I often come across methods/functions which have an additional boolean parameter which controls whether an exception is thrown on failure, or null is returned.
There are already discussions about which of those is the better choice in which case, so let’s not focus on this here. See e.g. Return magic value, throw exception or return false on failure?
Let us instead assume that there is a good reason why we want to support both ways.
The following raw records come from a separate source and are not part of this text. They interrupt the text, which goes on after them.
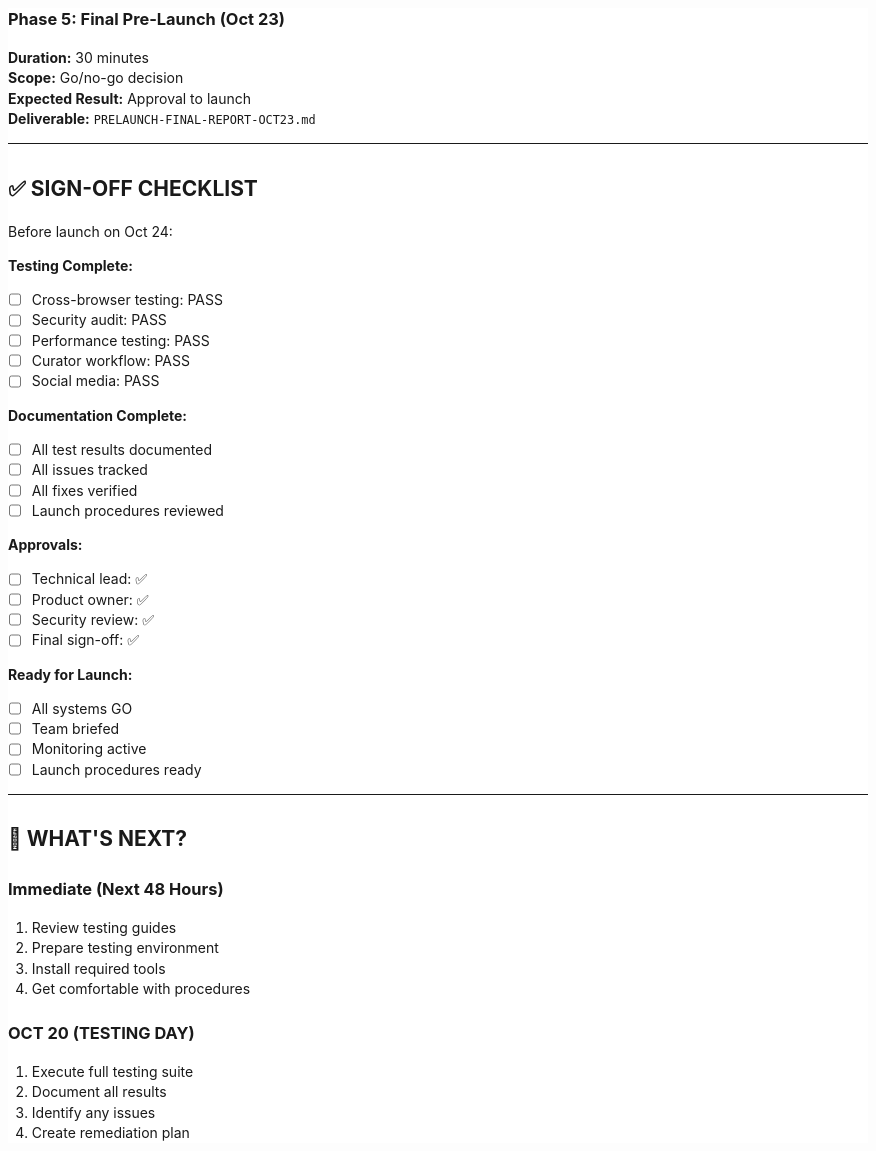 ### Phase 5: Final Pre-Launch (Oct 23)
**Duration:** 30 minutes  
**Scope:** Go/no-go decision  
**Expected Result:** Approval to launch  
**Deliverable:** `PRELAUNCH-FINAL-REPORT-OCT23.md`

---

## ✅ SIGN-OFF CHECKLIST

Before launch on Oct 24:

**Testing Complete:**
- [ ] Cross-browser testing: PASS
- [ ] Security audit: PASS
- [ ] Performance testing: PASS
- [ ] Curator workflow: PASS
- [ ] Social media: PASS

**Documentation Complete:**
- [ ] All test results documented
- [ ] All issues tracked
- [ ] All fixes verified
- [ ] Launch procedures reviewed

**Approvals:**
- [ ] Technical lead: ✅
- [ ] Product owner: ✅
- [ ] Security review: ✅
- [ ] Final sign-off: ✅

**Ready for Launch:**
- [ ] All systems GO
- [ ] Team briefed
- [ ] Monitoring active
- [ ] Launch procedures ready

---

## 🎉 WHAT'S NEXT?

### Immediate (Next 48 Hours)
1. Review testing guides
2. Prepare testing environment
3. Install required tools
4. Get comfortable with procedures

### OCT 20 (TESTING DAY)
1. Execute full testing suite
2. Document all results
3. Identify any issues
4. Create remediation plan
Personally I think such a method should rather be split in two: One that throws an exception on failure, the other that returns null on failure.
So, which is better?
A: One method with $ exception_on_failure
parameter.
/** * @param int $ id * @param bool $ exception_on_failure * * @return Item|null * The item, or null if not found and $ exception_on_failure is false. * @throws NoSuchItemException * Thrown if item not found, and $ exception_on_failure is true. */ function loadItem(int $ id, bool $ exception_on_failure): ?Item;
B: Two distinct methods.
/** * @param int $ id * * @return Item|null * The item, or null if not found. */ function loadItemOrNull(int $ id): ?Item; /** * @param int $ id * @param bool $ exception_on_failure * * @return Item * The item, if found (exception otherwise). * * @throws NoSuchItemException * Thrown if item not found. */ function loadItem(int $ id): Item;
Notes
In case someone is wondering: The examples are in PHP. But I think the question applies across languages as long as they are somewhat similar to PHP or Java.